— What needs to be done —
Below are some records. Return exactly the lines from the one containing "(7) Akoka, S.;" through the one containing "(8) Phospholipids 2", both included, and only those.

— Collected data —

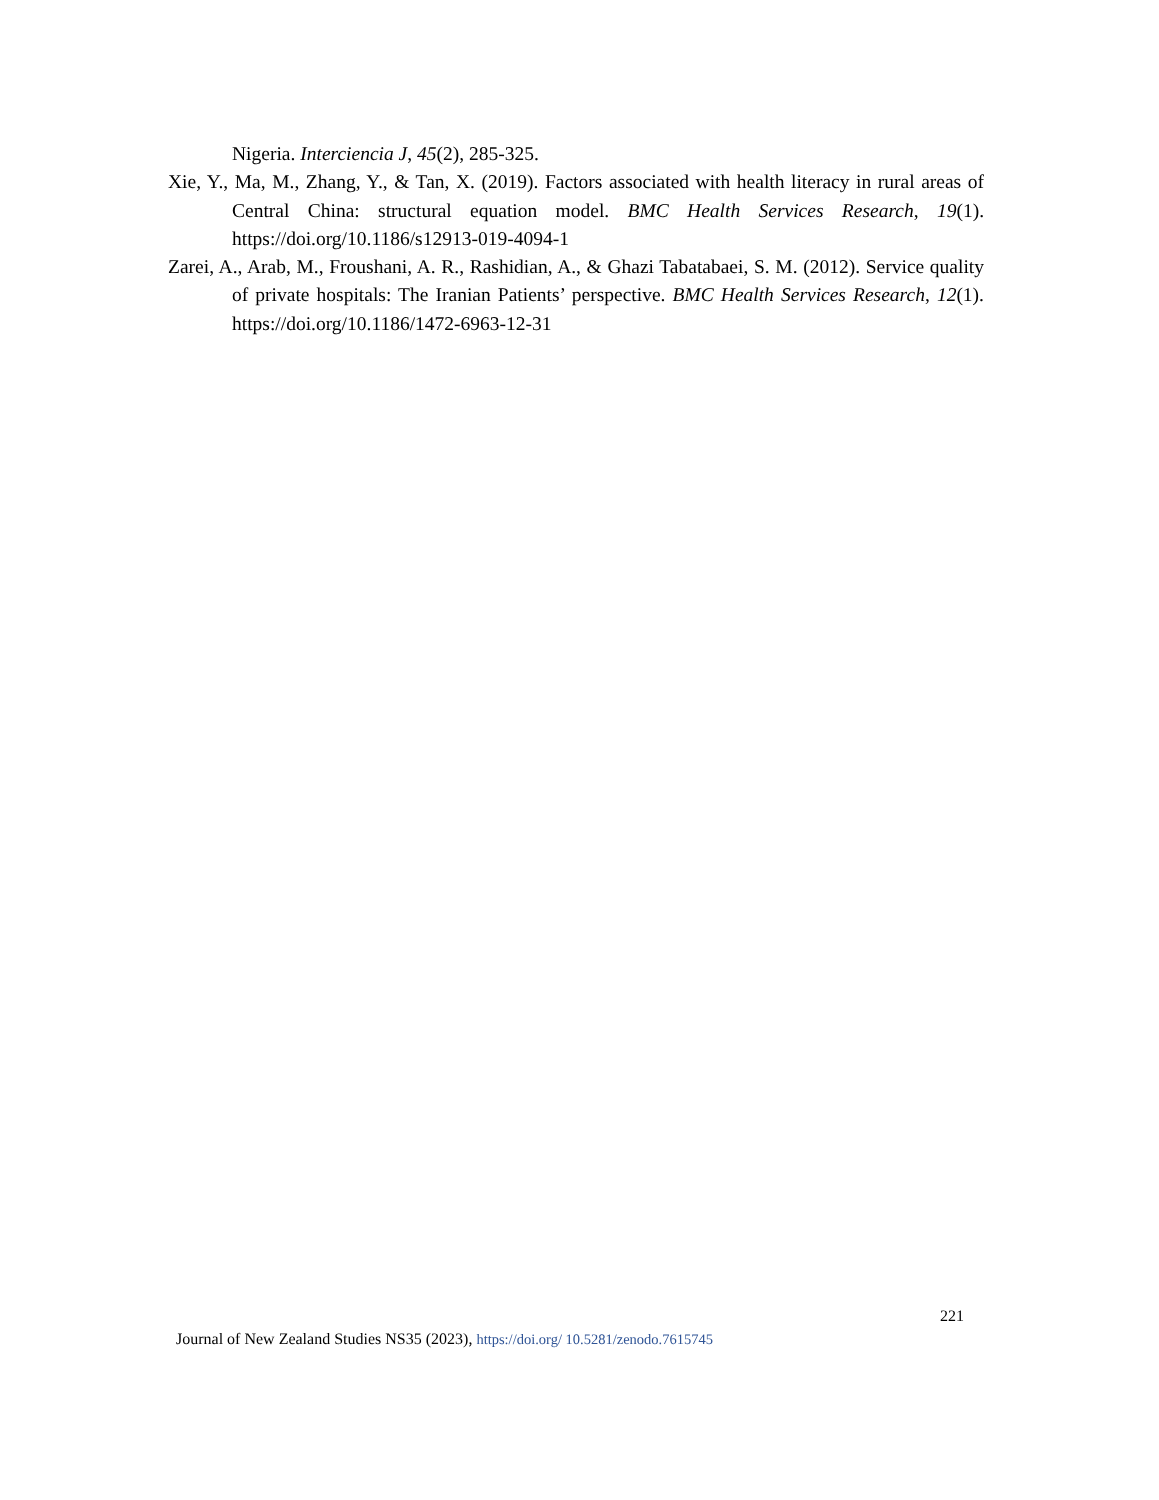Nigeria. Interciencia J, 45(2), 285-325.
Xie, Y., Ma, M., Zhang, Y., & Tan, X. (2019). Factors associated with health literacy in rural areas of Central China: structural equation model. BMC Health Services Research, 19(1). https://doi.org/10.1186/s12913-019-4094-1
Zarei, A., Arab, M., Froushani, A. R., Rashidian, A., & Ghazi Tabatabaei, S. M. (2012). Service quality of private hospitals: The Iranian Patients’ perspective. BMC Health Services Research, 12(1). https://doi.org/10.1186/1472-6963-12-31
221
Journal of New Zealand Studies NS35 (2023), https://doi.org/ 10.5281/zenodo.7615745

* * *

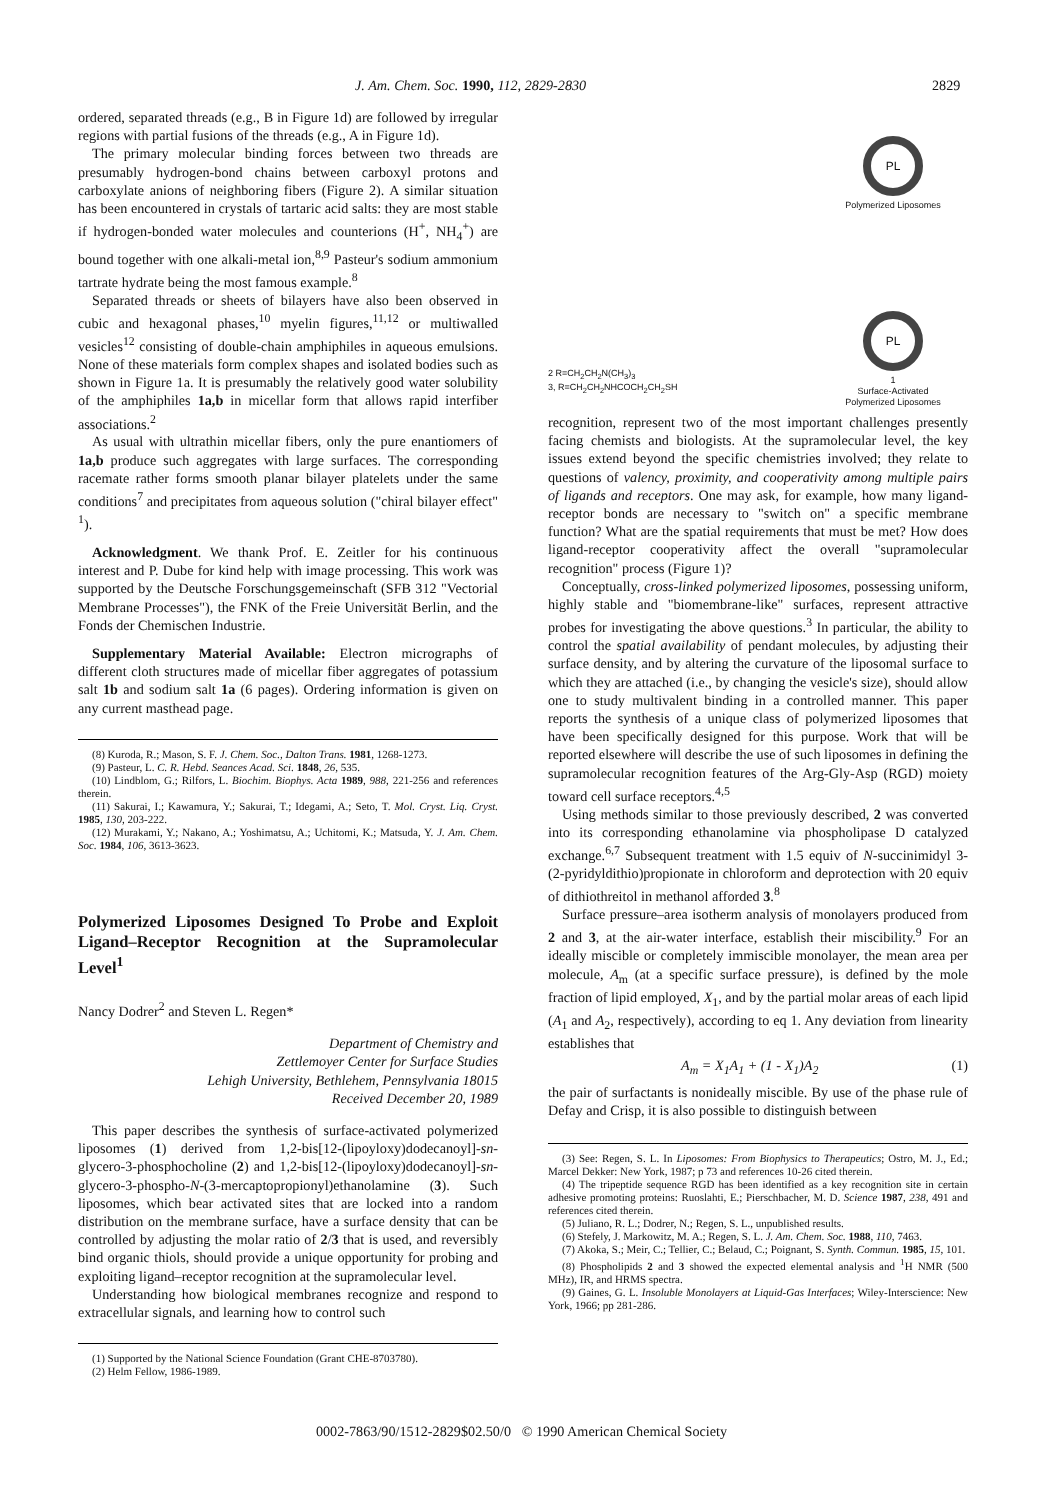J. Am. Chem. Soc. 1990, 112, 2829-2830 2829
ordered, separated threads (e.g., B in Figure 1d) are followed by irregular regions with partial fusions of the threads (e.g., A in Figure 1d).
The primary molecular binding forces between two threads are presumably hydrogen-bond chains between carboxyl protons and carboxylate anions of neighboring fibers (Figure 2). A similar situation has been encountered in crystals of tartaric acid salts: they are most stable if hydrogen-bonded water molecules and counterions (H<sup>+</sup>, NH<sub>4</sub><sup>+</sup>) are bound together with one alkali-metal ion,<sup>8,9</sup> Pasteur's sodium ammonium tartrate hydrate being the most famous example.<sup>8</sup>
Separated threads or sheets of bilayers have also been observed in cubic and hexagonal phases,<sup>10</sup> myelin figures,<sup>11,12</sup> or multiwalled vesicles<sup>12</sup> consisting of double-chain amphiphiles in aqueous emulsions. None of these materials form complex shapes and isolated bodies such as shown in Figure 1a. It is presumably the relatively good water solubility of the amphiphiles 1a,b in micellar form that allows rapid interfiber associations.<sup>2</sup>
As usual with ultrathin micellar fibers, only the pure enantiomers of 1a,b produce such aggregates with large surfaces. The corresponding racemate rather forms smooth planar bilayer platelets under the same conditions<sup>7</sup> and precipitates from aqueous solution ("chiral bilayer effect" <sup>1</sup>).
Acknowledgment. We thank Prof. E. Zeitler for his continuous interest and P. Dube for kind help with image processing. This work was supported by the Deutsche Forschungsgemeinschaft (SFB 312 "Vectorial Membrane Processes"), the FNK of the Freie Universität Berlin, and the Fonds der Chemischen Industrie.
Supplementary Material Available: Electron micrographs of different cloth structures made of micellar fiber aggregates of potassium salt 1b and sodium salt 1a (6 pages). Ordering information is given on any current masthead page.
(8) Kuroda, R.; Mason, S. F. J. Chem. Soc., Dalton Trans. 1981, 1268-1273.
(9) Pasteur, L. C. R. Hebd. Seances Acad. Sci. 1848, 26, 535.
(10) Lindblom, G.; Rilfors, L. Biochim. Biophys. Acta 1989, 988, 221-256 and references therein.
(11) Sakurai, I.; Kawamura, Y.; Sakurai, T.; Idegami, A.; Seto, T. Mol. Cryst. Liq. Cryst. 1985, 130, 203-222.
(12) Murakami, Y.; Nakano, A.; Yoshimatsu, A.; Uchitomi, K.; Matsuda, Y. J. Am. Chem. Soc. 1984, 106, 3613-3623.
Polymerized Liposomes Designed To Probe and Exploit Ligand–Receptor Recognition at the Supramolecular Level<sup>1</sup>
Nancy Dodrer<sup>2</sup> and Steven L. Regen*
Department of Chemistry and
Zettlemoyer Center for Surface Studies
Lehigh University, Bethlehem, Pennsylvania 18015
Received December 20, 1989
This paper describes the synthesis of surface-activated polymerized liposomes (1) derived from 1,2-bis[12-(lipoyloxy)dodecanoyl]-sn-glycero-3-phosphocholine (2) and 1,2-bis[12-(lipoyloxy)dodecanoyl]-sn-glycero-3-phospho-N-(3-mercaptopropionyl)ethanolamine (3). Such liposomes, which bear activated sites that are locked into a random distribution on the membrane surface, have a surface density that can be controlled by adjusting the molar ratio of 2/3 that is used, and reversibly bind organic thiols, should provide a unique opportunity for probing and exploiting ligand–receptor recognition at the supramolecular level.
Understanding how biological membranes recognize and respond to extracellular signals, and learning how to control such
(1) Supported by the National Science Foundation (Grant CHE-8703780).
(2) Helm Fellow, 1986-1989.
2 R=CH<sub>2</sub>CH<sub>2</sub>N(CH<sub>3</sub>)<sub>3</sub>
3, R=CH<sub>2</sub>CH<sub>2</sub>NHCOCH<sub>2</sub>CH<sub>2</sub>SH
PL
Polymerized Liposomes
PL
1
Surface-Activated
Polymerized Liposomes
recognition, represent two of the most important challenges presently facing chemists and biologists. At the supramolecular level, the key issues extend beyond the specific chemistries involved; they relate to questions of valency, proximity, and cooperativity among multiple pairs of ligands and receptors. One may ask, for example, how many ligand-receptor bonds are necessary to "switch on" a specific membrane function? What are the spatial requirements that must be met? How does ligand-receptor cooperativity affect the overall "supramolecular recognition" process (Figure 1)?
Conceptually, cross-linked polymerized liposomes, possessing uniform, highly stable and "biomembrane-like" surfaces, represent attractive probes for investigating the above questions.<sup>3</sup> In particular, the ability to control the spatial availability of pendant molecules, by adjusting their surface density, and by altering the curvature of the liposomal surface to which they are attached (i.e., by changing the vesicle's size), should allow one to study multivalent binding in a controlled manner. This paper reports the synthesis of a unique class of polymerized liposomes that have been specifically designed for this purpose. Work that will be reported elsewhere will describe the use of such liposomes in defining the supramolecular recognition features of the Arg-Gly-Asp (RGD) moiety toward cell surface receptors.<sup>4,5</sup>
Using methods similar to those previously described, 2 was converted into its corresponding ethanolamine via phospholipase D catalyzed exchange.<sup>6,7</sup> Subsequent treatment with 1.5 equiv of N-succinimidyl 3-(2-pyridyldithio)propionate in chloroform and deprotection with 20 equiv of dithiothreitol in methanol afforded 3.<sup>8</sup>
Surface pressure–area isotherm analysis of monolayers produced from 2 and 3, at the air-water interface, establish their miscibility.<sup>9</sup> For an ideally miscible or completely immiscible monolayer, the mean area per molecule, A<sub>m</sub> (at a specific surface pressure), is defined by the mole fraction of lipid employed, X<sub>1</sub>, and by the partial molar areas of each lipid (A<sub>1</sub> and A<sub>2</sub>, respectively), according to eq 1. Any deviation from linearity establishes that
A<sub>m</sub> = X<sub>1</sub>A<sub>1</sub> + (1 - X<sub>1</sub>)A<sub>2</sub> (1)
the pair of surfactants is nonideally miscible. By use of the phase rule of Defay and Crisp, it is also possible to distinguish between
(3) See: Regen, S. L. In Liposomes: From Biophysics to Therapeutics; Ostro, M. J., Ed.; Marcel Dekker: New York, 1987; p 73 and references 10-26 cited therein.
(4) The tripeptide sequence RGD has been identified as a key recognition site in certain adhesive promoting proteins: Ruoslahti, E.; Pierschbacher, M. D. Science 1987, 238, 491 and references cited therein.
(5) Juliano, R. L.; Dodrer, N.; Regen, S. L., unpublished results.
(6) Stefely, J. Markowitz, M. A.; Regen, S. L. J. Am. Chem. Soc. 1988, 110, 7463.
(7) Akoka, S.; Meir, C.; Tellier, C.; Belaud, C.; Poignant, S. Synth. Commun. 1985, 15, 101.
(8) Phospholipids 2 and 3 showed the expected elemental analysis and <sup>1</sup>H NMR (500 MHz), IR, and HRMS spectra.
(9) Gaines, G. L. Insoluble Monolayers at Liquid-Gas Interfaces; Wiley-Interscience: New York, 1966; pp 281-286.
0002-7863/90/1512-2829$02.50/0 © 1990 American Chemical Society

— Result —
(7) Akoka, S.; Meir, C.; Tellier, C.; Belaud, C.; Poignant, S. Synth. Commun. 1985, 15, 101.
(8) Phospholipids 2 and 3 showed the expected elemental analysis and <sup>1</sup>H NMR (500 MHz), IR, and HRMS spectra.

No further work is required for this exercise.